We need to solve this quadratic equation $\left(1\right)$ using the following equation:

$x=\frac{-b \pm \surd (b^2-4ac)}{2a}\dots \left(2\right)$

Here $\mathrm{a}\mathrm{ }\mathrm{a}\mathrm{n}\mathrm{d}\mathrm{ }\mathrm{b}$ are coefficients of $x^2, x$ respectively.
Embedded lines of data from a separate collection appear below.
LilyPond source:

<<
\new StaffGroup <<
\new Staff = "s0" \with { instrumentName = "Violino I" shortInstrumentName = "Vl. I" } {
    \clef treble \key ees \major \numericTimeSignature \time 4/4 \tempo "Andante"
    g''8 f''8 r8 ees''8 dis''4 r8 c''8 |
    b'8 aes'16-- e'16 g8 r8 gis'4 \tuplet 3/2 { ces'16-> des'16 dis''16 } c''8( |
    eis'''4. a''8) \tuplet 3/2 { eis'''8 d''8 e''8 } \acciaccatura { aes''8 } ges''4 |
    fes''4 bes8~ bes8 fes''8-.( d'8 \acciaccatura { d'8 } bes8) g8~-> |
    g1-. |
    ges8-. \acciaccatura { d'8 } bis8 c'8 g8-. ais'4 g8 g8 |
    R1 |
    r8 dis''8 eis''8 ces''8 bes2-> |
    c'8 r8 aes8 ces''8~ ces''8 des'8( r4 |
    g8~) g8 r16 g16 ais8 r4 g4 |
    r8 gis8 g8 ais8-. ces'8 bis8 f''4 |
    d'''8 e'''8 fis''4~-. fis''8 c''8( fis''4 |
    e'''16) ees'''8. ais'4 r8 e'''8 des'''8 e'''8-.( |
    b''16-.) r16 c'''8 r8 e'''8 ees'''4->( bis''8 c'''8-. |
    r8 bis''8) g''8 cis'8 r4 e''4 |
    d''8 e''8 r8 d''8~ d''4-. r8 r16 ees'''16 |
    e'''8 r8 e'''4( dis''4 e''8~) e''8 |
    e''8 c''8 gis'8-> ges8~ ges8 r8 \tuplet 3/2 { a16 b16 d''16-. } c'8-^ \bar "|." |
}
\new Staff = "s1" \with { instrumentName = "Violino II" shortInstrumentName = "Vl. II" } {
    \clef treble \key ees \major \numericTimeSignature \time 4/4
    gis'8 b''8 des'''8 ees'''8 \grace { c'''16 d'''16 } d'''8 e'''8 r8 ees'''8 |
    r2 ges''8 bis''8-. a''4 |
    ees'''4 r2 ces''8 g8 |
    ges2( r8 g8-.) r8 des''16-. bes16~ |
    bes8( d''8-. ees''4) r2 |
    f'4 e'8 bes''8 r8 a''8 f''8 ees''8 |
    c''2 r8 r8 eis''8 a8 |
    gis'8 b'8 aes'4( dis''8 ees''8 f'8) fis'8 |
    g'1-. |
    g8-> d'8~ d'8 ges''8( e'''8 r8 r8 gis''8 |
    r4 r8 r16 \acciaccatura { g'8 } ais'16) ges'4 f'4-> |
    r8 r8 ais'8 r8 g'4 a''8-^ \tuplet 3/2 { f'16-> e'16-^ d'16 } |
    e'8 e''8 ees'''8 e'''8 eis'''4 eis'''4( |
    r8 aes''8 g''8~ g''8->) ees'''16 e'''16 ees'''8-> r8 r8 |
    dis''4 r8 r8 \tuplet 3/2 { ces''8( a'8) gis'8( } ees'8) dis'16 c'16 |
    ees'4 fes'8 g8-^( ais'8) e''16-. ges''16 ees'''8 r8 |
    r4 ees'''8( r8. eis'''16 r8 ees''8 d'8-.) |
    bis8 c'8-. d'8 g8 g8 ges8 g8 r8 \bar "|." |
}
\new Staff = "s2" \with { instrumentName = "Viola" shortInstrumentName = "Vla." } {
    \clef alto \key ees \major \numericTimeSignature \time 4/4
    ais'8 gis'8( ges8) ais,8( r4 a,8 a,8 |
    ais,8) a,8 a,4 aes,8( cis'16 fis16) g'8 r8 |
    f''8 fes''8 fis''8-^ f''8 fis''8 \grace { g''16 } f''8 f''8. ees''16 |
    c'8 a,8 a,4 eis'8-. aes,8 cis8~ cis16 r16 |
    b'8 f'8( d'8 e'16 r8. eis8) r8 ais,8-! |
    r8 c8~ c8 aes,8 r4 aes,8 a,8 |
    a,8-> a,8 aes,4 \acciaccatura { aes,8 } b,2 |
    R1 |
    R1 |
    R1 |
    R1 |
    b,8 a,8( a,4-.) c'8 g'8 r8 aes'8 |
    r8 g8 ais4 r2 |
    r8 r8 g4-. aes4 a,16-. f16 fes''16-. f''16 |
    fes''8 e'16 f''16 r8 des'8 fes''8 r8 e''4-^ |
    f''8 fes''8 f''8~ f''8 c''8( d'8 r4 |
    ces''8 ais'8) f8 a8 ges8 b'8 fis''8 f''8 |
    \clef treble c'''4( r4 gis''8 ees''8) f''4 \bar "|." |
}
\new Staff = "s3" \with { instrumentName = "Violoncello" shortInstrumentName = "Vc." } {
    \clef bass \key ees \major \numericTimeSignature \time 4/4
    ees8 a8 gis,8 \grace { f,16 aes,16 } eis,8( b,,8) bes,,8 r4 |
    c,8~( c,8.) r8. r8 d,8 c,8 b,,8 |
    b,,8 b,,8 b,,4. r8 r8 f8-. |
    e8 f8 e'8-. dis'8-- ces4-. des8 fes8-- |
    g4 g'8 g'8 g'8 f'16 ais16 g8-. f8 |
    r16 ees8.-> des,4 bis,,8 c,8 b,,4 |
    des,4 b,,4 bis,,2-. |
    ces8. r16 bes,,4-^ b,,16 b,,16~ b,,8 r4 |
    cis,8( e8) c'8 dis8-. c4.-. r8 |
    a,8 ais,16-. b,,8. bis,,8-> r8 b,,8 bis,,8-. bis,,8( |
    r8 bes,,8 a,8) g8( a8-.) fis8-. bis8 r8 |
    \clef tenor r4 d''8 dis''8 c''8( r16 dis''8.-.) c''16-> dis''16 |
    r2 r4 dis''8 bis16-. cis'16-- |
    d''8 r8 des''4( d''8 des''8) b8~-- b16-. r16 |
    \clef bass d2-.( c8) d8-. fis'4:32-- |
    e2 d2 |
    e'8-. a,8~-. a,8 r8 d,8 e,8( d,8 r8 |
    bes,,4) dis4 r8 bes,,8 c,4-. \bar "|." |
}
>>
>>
And $c$ is a constant term in equation $\left(1\right).$

Therefore,$a=1, b=8.6196 and c=-1.6212$

Plugging these values in equation $\left(2\right),$ we can get:

$x=\frac{-(-8.6196) \pm \surd \left[{\left(-8.6196\right)}^2-(4\times 1\times ( 0.4054)\right]}{2\times 1}$

$x=\frac{8.6196 \pm \surd \left(72.6753\right)}{2}$

Solving this equation, we can get two values of $x$ that are:  $x=0.04729 and x= 8.5723$

Here both values are positive. $x= 8.5723$ is a larger value than the initial concentration, therefore, the true value of x is 0.04729.

$So, P_{H_{2O}}=\left(0.2751+x\right)=(0.2751+0.04729 )=0.3224 atm$

$P_{CO}=\left(5.2419-x\right)=\left(5.2419-0.04729\right)=5.1946atm$

$P_{H_2}=(0.02419-x)=(0.02419-0.04729) =0.1946 atm$

Therefore, the partial pressure of the reactant and products is as follows.

$P_{H_{2O}}$	$0.322 atm$
$P_{CO}$	$5.19 atm$
$P_{H_2}$	$0.195 atm$

Conclusion:

Using the RICE table and the equilibrium constant expression for partial pressures, the value of x is calculated. Using the value of x, the partial pressures of all reactant and products is calculated.